# GESTELLTE AUFGABE A
Schreib die Einträge vom Anfang bis einschließlich der Zeile mit „25L261 19L243 20L240“ unverändert ab und lass dabei die Bilder weg.

# TEXTABSCHNITT
.....
Unter Ariovist war diese Gefahr gleichsam akut geworden: aber schon vor ihm schritt sie langsam gegen die Kelten vor.

Die Zurückweisung der germanischen Invasion, die Eroberung Galliens für Rom durch Julius Cäsar ward eine Tat von weltgeschichtlicher Bedeutung, von großartiger Nachwirkung für Jahrhunderte.

Schon Cäsar sah sich genötigt die neue Reichsgrenze, den Rhein, durch den Angriff zu verteidigen: zweimal trug er die römischen Adler über den Strom, nicht um dauernde Eroberungen zu machen – um den Barbaren zu zeigen, was ihnen drohe, wenn sie die Rheingrenze nicht scheuten.

Seine Nachfolger nahmen den wirklich oder angeblich von ihm ererbten echt cäsarischen Gedanken auf, Gallien und die Alpen durch die Unterwerfung Germaniens und der Alpenvölker endgültig zu sichern.

Sehr, sehr wenig fehlte an der wenigstens vorübergehenden Durchführung dieses Planes: die halb friedliche Romanisierung der Germanen wie der Gallier schien gelingen zu sollen: die großartige, obzwar dämonisch arglistige Tat Armins hat diese friedliche Unterwerfung vereitelt.

Aber die Rachekriege des Germanicus führten die römischen Heere bis an und über die Elbe: vom Rhein, von der Donau, von der Nordsee her drohte mit dreifachem Angriff die erdrückende Übermacht der Waffen und der Kultur Roms: der deutsche Urwald hat damals seine Söhne gerettet: bei höherer Kultur, bei Städtesiedlung, bei Verteidigung großen Nationalwohlstandes wären die Germanen so unvermeidlich erlegen wie Gallien und Spanien: sie wichen in Urwald und Ursumpf, sie gaben die wenig gepflegten Äcker, die leicht wieder herstellbaren Gehöfte preis: der Südländer trat vor dem Herbst fröstelnd den Rückzug an und die aus dem Waldinnern Zurückgekehrten bauten die verbrannten Holzhäuser wieder auf.

Tiberius und Claudius geben den cäsarischen Gedanken der Einverleibung Germaniens auf: wir urteilen jetzt nach dem Erfolg und erkennen, daß damit demjenigen Volke die Existenz gesichert ward, welches nach fast fünf Jahrhunderten das Westreich zerstörte: aber wer darf behaupten, die Einverleibung Germaniens wäre unter Tiberius durch Germanicus durchführbar gewesen?

In beschränkterer Fassung aber ward jener Gedanke der offensiven Verteidigung der Rhein- und Donaugrenze beibehalten: man erkannte, daß man Stromgrenzen nicht auf dem dem Schutzland zugekehrten, nur auf dem gegenüberliegenden Ufer wirksam verteidigt: zu diesem Behuf ward auf dem rechten Rhein- und linken Donauufer ein genial erdachtes System von Grenzwehren ausgeführt und drei jahrhundertelang standhaft und erfolgreich verteidigt: der Rheinlimes und Donaulimes: wie Rom in Britannien, in Afrika und Asien ganz ähnliche Grenzverteidigungen einrichtete. Lange Zeit brandeten die germanischen Wogen ohne Erfolg gegen diese Dämme.
.....
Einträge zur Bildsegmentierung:
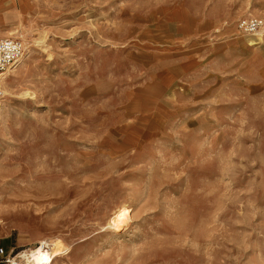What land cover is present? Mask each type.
<instances>
[{"label": "rangeland", "instance_id": "1", "mask_svg": "<svg viewBox=\"0 0 264 264\" xmlns=\"http://www.w3.org/2000/svg\"><path fill=\"white\" fill-rule=\"evenodd\" d=\"M12 7L0 264H264V0Z\"/></svg>", "mask_w": 264, "mask_h": 264}, {"label": "built area", "instance_id": "2", "mask_svg": "<svg viewBox=\"0 0 264 264\" xmlns=\"http://www.w3.org/2000/svg\"><path fill=\"white\" fill-rule=\"evenodd\" d=\"M264 25L261 19L243 20L240 27L249 32H256ZM26 53L25 43L15 37H0V103L4 97L2 89L9 71H12Z\"/></svg>", "mask_w": 264, "mask_h": 264}, {"label": "bare ground", "instance_id": "3", "mask_svg": "<svg viewBox=\"0 0 264 264\" xmlns=\"http://www.w3.org/2000/svg\"><path fill=\"white\" fill-rule=\"evenodd\" d=\"M25 55L23 56V58L20 60L19 63L22 62ZM128 213H129V210L127 208H123L122 210L115 212L113 216L109 219L108 227L116 228V229L122 227V225L127 223L128 215H129ZM53 249L54 250L56 249L55 245H54V248H50V247L46 248V246L36 247L30 251V256H28V258H30V262L32 264H51L52 261L54 260V256H53L54 252L52 251Z\"/></svg>", "mask_w": 264, "mask_h": 264}, {"label": "crops", "instance_id": "4", "mask_svg": "<svg viewBox=\"0 0 264 264\" xmlns=\"http://www.w3.org/2000/svg\"><path fill=\"white\" fill-rule=\"evenodd\" d=\"M12 2L13 0H0V37H4L7 35V28H8V24L10 21V14H11V8L12 7ZM27 59V54L26 57L22 60L21 63H19L15 68H17L19 65H21L22 63H24ZM15 70H13L12 72L8 73L7 78L8 80L12 79L13 72Z\"/></svg>", "mask_w": 264, "mask_h": 264}]
</instances>
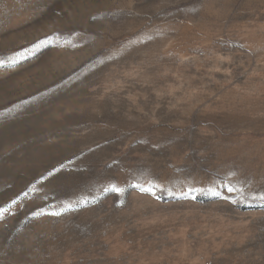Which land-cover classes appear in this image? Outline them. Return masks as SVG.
I'll return each instance as SVG.
<instances>
[{
    "label": "rangeland",
    "instance_id": "1",
    "mask_svg": "<svg viewBox=\"0 0 264 264\" xmlns=\"http://www.w3.org/2000/svg\"><path fill=\"white\" fill-rule=\"evenodd\" d=\"M0 264H264V0H0Z\"/></svg>",
    "mask_w": 264,
    "mask_h": 264
}]
</instances>
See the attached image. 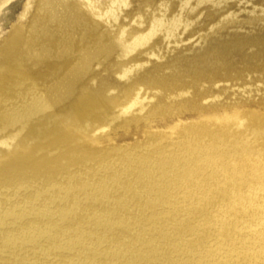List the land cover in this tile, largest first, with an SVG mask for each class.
<instances>
[{
    "label": "rangeland",
    "instance_id": "1",
    "mask_svg": "<svg viewBox=\"0 0 264 264\" xmlns=\"http://www.w3.org/2000/svg\"><path fill=\"white\" fill-rule=\"evenodd\" d=\"M118 1L50 0L91 28L98 24L103 43L133 48L96 63L72 98L53 103L82 56L80 34L75 52L62 55L56 39L40 33L47 0H0V119L45 99L30 125L0 133V161L20 160L0 168V264H256L244 256L225 259L223 250L240 241L227 244L221 232L242 231L240 209L249 215L264 205V0H154L141 15V0H132L120 7L125 20L109 25L105 14ZM176 19L183 23L163 29ZM214 42L228 46L221 70L229 71L198 83L186 77L172 95L182 102L185 93L190 103L178 114L157 106L159 90L146 73L169 63L206 70L209 56L188 59ZM236 42L238 51L230 47ZM42 45L51 56L17 62ZM99 78L111 91L103 100L84 99ZM215 147L235 151L208 157L218 162L212 168L209 162L186 168V177H179L180 167L166 174L162 168L169 156ZM223 188L232 201L214 203L215 236L198 242L195 225L178 231L181 239L170 237L178 221ZM166 220L163 237L151 236L154 224Z\"/></svg>",
    "mask_w": 264,
    "mask_h": 264
},
{
    "label": "bare ground",
    "instance_id": "2",
    "mask_svg": "<svg viewBox=\"0 0 264 264\" xmlns=\"http://www.w3.org/2000/svg\"><path fill=\"white\" fill-rule=\"evenodd\" d=\"M131 1L132 0H119L117 4H115L114 6H112L108 9V11L105 14V19L108 21L109 25H112L113 23H116L120 20H122V21L125 20L124 19L125 17H123V16H125L126 12L122 11L120 9V7L129 6ZM153 2H154V0H141L137 6L139 15H141V13H142V11H140V10H142V7L147 8L148 6H151ZM47 6H48V8L45 10V16L47 18V24L41 28L40 33H42L43 36H45V37L56 39L57 50L59 51L58 53H60L62 55H72L75 52L74 51V42L76 40V37L79 34L81 36L79 39V43H81V45L83 44V47L81 48V51H80L82 53V56L77 60V64H76L75 68L64 78V80L60 84L58 94L51 96L52 102L58 103V102L63 101L65 99H68V98L70 99L76 94V92L78 90L77 85L80 82H82L88 74H92L94 72V70L96 69L95 68L96 63H99L103 59H106L109 55H111L113 52H115L117 50L122 51V55L124 56L125 53H127V52L129 53L130 51H132L133 48L129 47L128 49H126L127 46L121 42L120 43L109 42L107 44L103 43L104 34L101 35L100 32L98 31V24H96V26L91 28L81 19V17L78 15V13L71 11L68 8V6L65 4H57L55 2L51 3L50 0H47ZM182 23H183L182 19L181 20L176 19L172 23H169V25H166V27L163 26V29L165 28L168 31L171 27H172L171 29H173L175 27H178ZM129 28H130V26H129ZM96 37L99 41L98 43L93 42ZM238 45L239 44L236 42L230 47H232L231 49L235 48V51H238V49H239ZM226 47H228L226 44H223L221 42H214L213 45H211L208 48H206L205 50H203L199 55L188 59L189 61H198L199 57H202V56L208 57L209 56L208 62L210 64L208 63L209 65H208V68L206 70H200L201 68L196 70V69L192 68V66H190L188 68H183V67L179 66L178 64H174V63H169L166 68L155 67L153 69H150L146 73V79L148 80L147 84L150 87H154V88H157L159 90L158 91L159 93L157 95L158 96V100H157L158 102L156 105L161 106V107L163 106L164 108H166V110H169V112H174L175 114L182 112L188 106V103H189L188 99L185 98L183 100V98L185 97V93H183L181 95L180 100L182 102H179V100H178V102L173 101L172 95H175L176 93L179 92V89L184 88L186 86V83L184 81L186 80L185 78L188 76L192 77L193 81L198 83L199 79H201V80L206 79V78L208 79L211 76H214L216 74L227 73L229 71V69L224 70V71L221 70V67H223L225 64V59H224L225 57H223V55L228 53V52H225V50H227ZM51 55H52L51 49L45 45H42L36 51L29 52V54H28L29 58L18 59L17 62L23 63L24 61H26V60L29 61L31 59L42 60L44 58L45 59L48 58ZM230 56H232V55H230ZM98 67H99V65H98ZM195 73H197V74H195ZM91 83H92V81H91ZM177 83H179L181 85H176ZM17 84H20L19 80L17 81ZM108 86H109V84H108L106 79L99 78V81L97 82V84L92 86V89L90 90L91 92L89 91L90 93H86V94H88V97L87 98L85 97L84 99L88 100V99H91V97H93V98L101 97L103 100L105 98V95L111 91V89H109ZM29 93H31V92H29ZM43 100H45V99H42V101H39L40 106L39 105L37 106V104H35L33 106H30V107H26V108L23 107L24 109L20 108L16 111L14 110V112H11L10 118L0 119V133L1 132L3 133V131L7 130L9 127L13 128L14 126L16 127L17 125L23 126V124H26V123L30 125V118L33 115H35L36 113H38V112L40 113L41 110H43V103L41 104V102H43ZM29 101L31 102V100H29ZM170 102H175V103L170 104ZM26 103H29V102H26ZM7 104H8V102H7ZM53 105H56V104H53ZM191 112H193V111H191ZM5 135H6V133H5ZM222 150L228 151V153H229V152H233L234 148L226 147L225 149H222L219 147H215V148L207 150V151H203V150L192 151V152L182 153L181 155H178L176 157L169 156L167 162L165 163L166 165L163 164L164 166H162V168L166 174V173H171V171L173 172L172 169L177 170V168L180 167V168H182V170L177 171V173L179 172V177H186V176H188V173L187 174L183 173L186 168L188 170L187 172H190L191 170L196 171V169L199 168V166L204 162H209L211 168L213 166H216L218 162L214 161L215 159L209 160L207 158L210 156L216 155L217 153H219ZM202 158H204V159H202ZM19 161L14 160V159H9L7 161H0V168H6V167L13 165L15 163H19ZM146 168H148V166H146ZM118 178H120V177H118ZM229 189L230 188H223V189L217 190L215 198L211 199L210 201H208L206 203H203V205H198V206L194 207L191 210L190 214L187 216V220H185L183 222L181 221L180 223L178 221L173 226L170 237L175 236V237H178L179 239H181L183 236H178L179 235L178 231H183V232L184 231H186V232L191 231L194 229L195 225L198 226L199 231H201L199 238H197L198 242L199 241L200 242H206V240H208V238L211 235L215 236L212 233H210V232H212L211 227H213L214 224L216 223V219L211 215V211L215 207L214 203L221 197L227 198L228 202L232 201L231 200L232 196L230 197V190ZM68 193H70V191H68ZM57 197H59V196H57ZM148 199H149V197H148ZM45 206H47V205H45ZM71 207H73V206H71ZM238 207H239V209L241 208V206H238ZM255 210L257 212L254 214L244 215L245 210L240 209L241 214L238 216L237 221L240 223H242L243 221H246V225L244 227H242V229H243L242 231H239V230L236 231L235 227H233V229L232 228L229 229V227H228L226 230H224L225 229L224 228L223 229L224 231L221 232L224 235V240L227 244L234 239H238L240 241V243L237 246L232 247L233 249L226 248L223 250L222 254H223V257L225 259H227V258L232 259V258H236V257L239 258L240 256H244V257L248 258L249 261H253L256 264H264V205L260 203L256 207ZM59 213H61V212H59ZM252 217L254 218V220H257L258 218L262 219V220L261 221L257 220V223L255 225L253 223L250 224V220L252 219ZM0 220H1V217H0ZM200 220H203V223H200L199 222ZM166 222H168V221L167 220L166 221H160L158 224H161V225L154 224L155 228L153 229V231H152L153 235L151 234V236H154L155 238L156 237L162 238L164 234H163V231L160 229V227L162 226V224H164ZM30 228H33V227H30ZM39 228H40V226H39ZM24 231H26V230H24ZM77 235H76V237H77ZM12 236H13V234H12ZM15 236H14V238H15ZM102 239L103 238H101L100 240H102ZM72 240H74V239L72 238ZM85 244H87V243H85ZM121 248H122V246H121ZM97 251H95V252H97ZM152 252H153V250H152ZM112 254L114 255L113 252H112ZM98 255H100V254H98ZM76 264H79V263L77 262ZM240 264H246V263L242 262Z\"/></svg>",
    "mask_w": 264,
    "mask_h": 264
}]
</instances>
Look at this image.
.....
# GESTELLTE AUFGABE B
Führe den Text über Roms Kämpfe mit den Germanen an Rhein und Donau im Anschluss an seinen letzten Satz fort.

# ERGEBNIS DER ÜBUNG A
What land cover is present? Mask each type.
<instances>
[{"label": "rangeland", "instance_id": "1", "mask_svg": "<svg viewBox=\"0 0 264 264\" xmlns=\"http://www.w3.org/2000/svg\"><path fill=\"white\" fill-rule=\"evenodd\" d=\"M12 7L0 264H264V0Z\"/></svg>", "mask_w": 264, "mask_h": 264}, {"label": "built area", "instance_id": "2", "mask_svg": "<svg viewBox=\"0 0 264 264\" xmlns=\"http://www.w3.org/2000/svg\"><path fill=\"white\" fill-rule=\"evenodd\" d=\"M264 25L261 19L243 20L240 27L249 32H256ZM26 53L25 43L15 37H0V103L4 97L2 89L9 71H12Z\"/></svg>", "mask_w": 264, "mask_h": 264}, {"label": "bare ground", "instance_id": "3", "mask_svg": "<svg viewBox=\"0 0 264 264\" xmlns=\"http://www.w3.org/2000/svg\"><path fill=\"white\" fill-rule=\"evenodd\" d=\"M25 55L23 56V58L20 60L19 63L22 62ZM128 213H129V210L127 208H123L122 210L115 212L113 216L109 219L108 227L116 228V229L122 227V225L127 223L128 215H129ZM53 249L54 250L56 249L55 245H54V248H50V247L46 248V246L36 247L30 251V256H28V258H30V262L32 264H51L52 261L54 260V256H53L54 252L52 251Z\"/></svg>", "mask_w": 264, "mask_h": 264}, {"label": "crops", "instance_id": "4", "mask_svg": "<svg viewBox=\"0 0 264 264\" xmlns=\"http://www.w3.org/2000/svg\"><path fill=\"white\" fill-rule=\"evenodd\" d=\"M12 2L13 0H0V37H4L7 35V28H8V24L10 21V14H11V8L12 7ZM27 59V54L26 57L22 60L21 63H19L15 68H17L19 65H21L22 63H24ZM15 70H13L12 72L8 73L7 78L8 80L12 79L13 72Z\"/></svg>", "mask_w": 264, "mask_h": 264}]

# ERGEBNIS DER ÜBUNG B
Aber die treibende Elementarkraft ruhte nicht. Übervölkerung bewog die ungezählten Massen der Ostgermanen geräumigere, bessere Sitze zu suchen: der Druck der Slaven hatte wenigstens die Wirkung, die Ausbreitung nach dem ohnehin nicht lockenden Osten auszuschließen: noch weiter nach Norden zu wandern wehrten das Meer, der enge Raum und das harte Klima Skandinaviens, endlich die grimmige Tapferkeit der Nordgermanen: der Weg nach Westen war durch zahlreiche starke Germanenvölker gesperrt: so zogen die Goten nach Süden, Südosten in der Richtung auf die Donau.

Diese gotische Südwanderung (Mitte des zweiten Jahrhunderts, kaum 50 Jahre nach Tacitus) brachte die Donaugermanen (Markomannen und Quaden) in gewaltige Erregung: von Norden her gedrängt, drängten sie nach Süden: über die Donau, über die römische Grenze: das ist der markomannische Krieg, den Rom zu seinen furchtbarsten zählte.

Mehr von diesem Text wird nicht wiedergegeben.